CA does bundling deals to extend reach of Unicenter TNG

A range of bundling deals for Unicenter TNG, which Computer Associates announced at its annual CA World conference in New Orleans, takes a leaf out of the Microsoft book. The deals, with Sun, Hewlett-Packard and Apple, are intended to extend the reach of the enterprise management platform.

A range of bundling deals for Unicenter TNG, which Computer Associates announced at its annual CA World conference in New Orleans, takes a leaf out of the Microsoft book.

The deals, with Sun, Hewlett-Packard and Apple, are intended to extend the reach of the enterprise management platform.

HP and Sun will integrate the Unicenter TNG framework — a pared-down version of the management platform announced at the conference — into their HP-UX and Sun Solaris Unix implementations, respectively. HP says it will bundle the framework with all of its servers; Sun stopped short of such an endorsement, leaving the framework’s delivery mechanism for Solaris to be hammered out in the future.

“It’s very much how Microsoft made Windows ubiquitous,” says Mark Sokol, CA senior vice-president of advanced technologies. “We’ll have more than 1.5 million copies shipping next year.”

The framework version of Unicenter TNG includes all the interfaces and services currently embedded in the full-blown product. But it is now open to third-party applications, something that will appeal to ISVs. The framework manages application interactions with other applications or system resources, while providing a graphical view of the enterprise.

IBM’s Tivoli is the major oppositon. According to conference attendee Kim Sobel, a senior analyst with the Hurwitz Group, the bundling option will put real pressure on IBM.

CA handed out more than 20,000 free copies of the framework at the conference. In all, 13 vendors have announced support for the framework. They include Data General, Digital, Fujitsu, NCR, Sequent and Tandem. The announcements left observers wondering what such integration deals will mean for the future of HP’s OpenView and Sun’s Solstice management offerings. Under its global agreement, Hewlett-Packard will not only bundle the framework with all HP-UX servers and workstations but will also resell Unicenter TNG — the full product — and provide services and support.

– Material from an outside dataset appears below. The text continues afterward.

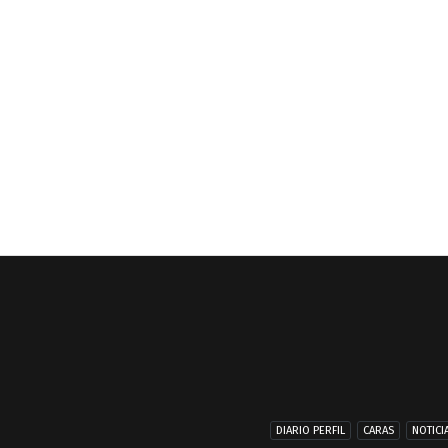
DIARIO PERFIL
CARAS
NOTICI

Sun CEO Scott McNealy endorses the idea of choice.

“We will continue to invest heavily in network and system management capabilities and partner with CA, and may the best product win in the market,” he says.

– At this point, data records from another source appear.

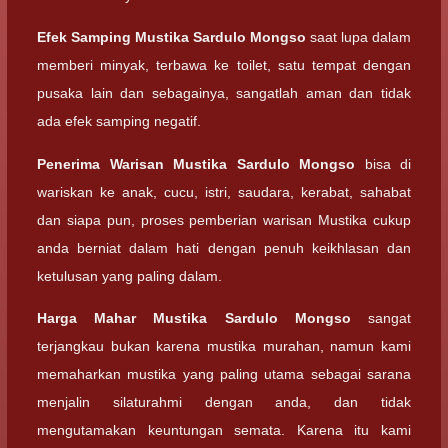
Efek Samping
Mustika Sardulo Mongso
saat lupa dalam
memberi minyak, terbawa ke toilet, satu tempat dengan
pusaka lain dan sebagainya, sangatlah aman dan tidak
ada efek samping negatif.
Penerima Warisan
Mustika Sardulo Mongso
bisa di
wariskan ke anak, cucu, istri, saudara, kerabat, sahabat
dan siapa pun, proses pemberian warisan Mustika cukup
anda berniat dalam hati dengan penuh keikhlasan dan
ketulusan yang paling dalam.
Harga Mahar
Mustika Sardulo Mongso
sangat
terjangkau bukan karena mustika murahan, namun kami
memaharkan mustika yang paling utama sebagai sarana
menjalin silaturahmi dengan anda, dan tidak
mengutamakan keuntungan semata. Karena itu kami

On the client side, Macs will be pulled into the Uni-center TNG fold with the year-end release of an agent for the Mac OS and later an agent for Rhapsody. Users of Yellow Box, Rhapsody’s application development and run-time environment, will also be able to build programs for CA’s Jasmine pure-object database. Jasmine is scheduled to ship within 90 days; Rhapsody is expected by mid-1998. CA says it will deliver a Unicenter TNG management agent written in Java within 90 days. The agent is designed to run on devices such as NCs and set-top boxes. Web browsers that implement version 1.1 of the Java virtual machine will be able to act as remote consoles for the management system. Browsers will be able to implement all functions of the existing NT version, including Unicenter TNG’s “real-world” 3D interface.

The framework bundling strategy will certainly give Unicenter TNG broader exposure but it’s not quite the same as Windows penetration because when Windows comes bundled on a PC, the user can’t operate the system without it — unlike TNG.